Recent statistics of the top ten revenue-generating DeFi protocols in the last year indicate a distinct trend: stablecoin issuers bring stable, consistent revenue which is incomparable with other sectors of DeFi. It is clear that Stablecoins have strengthened their presence as the most trusted revenue engines in decentralized finance, and they are always ranked highest among the top-earning crypto protocols.
Whilst trading platforms and experimental applications show high revenues during market cycles, the stablecoins still generate consistent returns no matter the volatility.
Tether and Circle are at the heart of this dominance with their revenue values being unrivalled in the year. The contribution of Tether are the highest proportion of the protocol revenue in nearly all observed periods, with the contribution often exceeding the $150 million monthly threshold.
Circle comes just behind, contributing tens of millions more, and solidifying the dominance of the stablecoin industry over DeFi revenue streams. Collectively, the two organizations constitute most of the cumulative revenue shown on the chart, which makes it a formidable challenge to other protocols that wish to compete at scale.
Their economic power is mostly related to the interests charged on reserves, fees paid with transactions, and ubiquity across exchanges, wallets, and on-chain applications. Stablecoin issuers have the advantage of always-present demand due to payments, trading liquidity and preservation of capital unlike most DeFi protocols which rely on speculative activity.
Revenue stability is one of the most significant trends that are evident in the data. As the overall DeFi market was having a volatile year, the revenues of the stablecoins were not bad and were still directed upwards. This uniformity underscores the reason behind the growing adoption of stablecoins as the foundational layer of DeFi by investors and analysts, instead of a peripheral utility.
In other protocols, we can observe definite peaks and troughs, which are usually associated with temporary market excitement or the launch of new features. Unlike stablecoins, they are infrastructure. Their incomes increase with the utilization of the whole ecosystem and, therefore, they are not susceptible to abrupt declines in the mood of the users.
Hyperliquid is the best performer outside of the stablecoin category. Its perpetual futures platform continues to add a significant portion to the revenue mix frequently in the top three non-stablecoin earners. This is contrary to common derivatives markets, which find it hard to keep the users active in the market when it is not busy, Hyperliquid has been able to maintain the volumes which translate into constant generation of fees.
The performance of the protocol implies rising demand in the field of decentralized derivatives platforms providing rich liquidity and fast execution. The capacity of Hyperliquid to compete against much larger ecosystems on revenue terms is an indication of a change in preference of the trader to on-chain options.

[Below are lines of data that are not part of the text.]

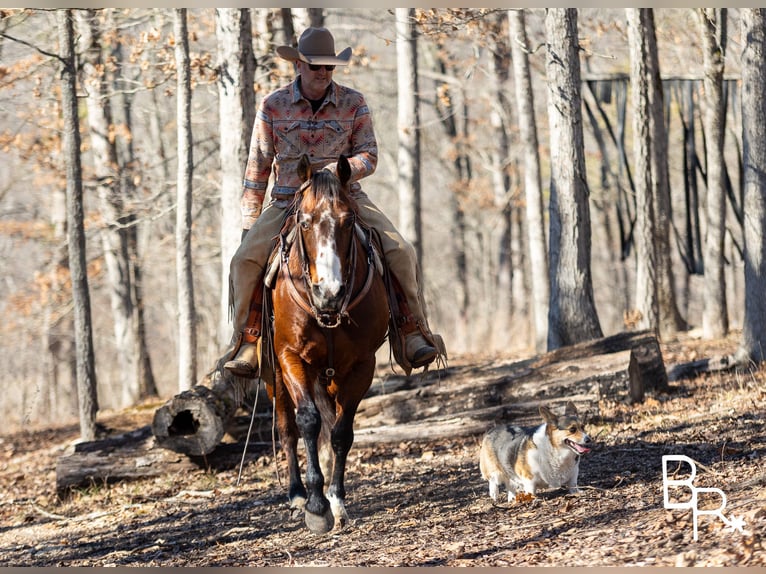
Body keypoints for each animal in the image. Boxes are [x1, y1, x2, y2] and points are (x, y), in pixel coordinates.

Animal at [268, 154, 392, 536]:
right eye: (304, 221)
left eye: (348, 220)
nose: (330, 292)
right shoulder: (290, 357)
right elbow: (307, 422)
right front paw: (316, 506)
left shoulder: (362, 365)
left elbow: (340, 433)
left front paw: (336, 500)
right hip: (273, 375)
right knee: (287, 428)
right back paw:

Pump.fun also emerges as an influential player especially when the speculative activity is high. The surge of its revenue indicates the new wave of interest in meme-driven launches and a rush in the creation of tokens, particularly in the bullish periods on the market. Its financial performance is lower than that of stablecoin giants, but the fact that it has made it into the top ten shows the profitability of niche, high-engagement platforms.
Smaller yet stable revenue layers are provided by other protocols like Grayscale-linked products, lending platforms like Sky, and decentralized exchanges like CoWswap. Their collective result is a diversified tail that contributes to the total DeFi revenue environment.